YouTube tries to see less 'conspiracy' videos | Innovation

YouTube tries to see less 'conspiracy' videos | Innovation


It is not difficult to find on YouTube videos that say that Earth is flat, that he landing on the moon was fake or that the immigrants take away all the work. Conspiracy theories, whatever their intentions, are not hard to find on the ubiquitous Google platform. The American giant, however, responds to criticism and has taken a step forward and will stop placing them in recommended positions (200 million a day, almost nothing).

The company has posted a post on his official blog in which he explains his intention to modify his recommendations. YouTube said that it would no longer suggest videos with "content limits" or those that "misinform users badly", even if the images do not infringe community guidelines. That is, YouTube will not delete the videos: it will only stop recommending them. The decision not to click (and not believe everything you get on a screen or send you on WhatsApp), remember, it's yours).

YouTube, however, has explained that the amount of videos affected by the policy change is less than 1% of the total number of videos on the platform. To carry out this change, Youtube will trust both machine learning and "real people". The human evaluators, deployed by "the entire US," said the company, will see different YouTube videos and offer comments on the quality of those videos. These judgments will help inform what the algorithm is marking.

This will be a gradual change and, for now, will only affect the US. "Over time, when our systems become more accurate, we will begin to deploy these changes to other countries."

YouTube and other powerful technology platforms have faced growing criticism for not monitoring the content that users post. Its recommendation engine has been denounced for pushing users to dubious content. Even those people who do not show a special predisposition to consume them. He has also been blamed for widening the political division in the country, taking viewers and partisans to more extreme views, as The New York Times explains.

At the end of 2017, YouTube began labeling certain videos as content "controversial religious or supremacist", so the videos are not monetized with advertising. In addition, it disabled features such as comments and I like it. Some videos appear behind a brief message that says the videos may be inappropriate or offensive.

YouTube provided only three examples of the types of videos it would stop recommending: those that promote a false miracle cure for a serious illness, others that claim that the Earth is flat or make blatant claims about historical events such as the September 11 attacks .
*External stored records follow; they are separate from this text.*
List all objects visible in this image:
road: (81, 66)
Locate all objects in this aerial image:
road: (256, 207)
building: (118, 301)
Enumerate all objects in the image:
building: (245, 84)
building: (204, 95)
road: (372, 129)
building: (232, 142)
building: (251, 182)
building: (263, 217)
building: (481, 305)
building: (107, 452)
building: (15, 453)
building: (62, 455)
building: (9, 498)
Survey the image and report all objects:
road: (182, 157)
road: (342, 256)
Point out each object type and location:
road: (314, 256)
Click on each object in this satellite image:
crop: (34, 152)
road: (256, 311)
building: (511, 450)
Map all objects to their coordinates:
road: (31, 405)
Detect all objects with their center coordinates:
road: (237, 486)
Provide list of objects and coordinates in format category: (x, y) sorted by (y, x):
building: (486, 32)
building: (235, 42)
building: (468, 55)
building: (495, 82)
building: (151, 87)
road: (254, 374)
"We believe that this change will help us achieve a balanced service between maintaining a platform for freedom of expression and fulfill our responsibility to users," says YouTube in his post.

YouTube said it was constantly adjusting its recommendation system. He assures that last year he already applied "hundreds of changes". In his early years, he explains, he suggested those videos that he thought would bring more clicks or reproductions. Over time, however, he discovered that the people who created the videos started trying to play with the system with clickbait titles. Thus, the intention of the company is that the user considers the time spent in it as "well employed". And that, without falling into the temptation that the next recommendation is not too similar to the video just played.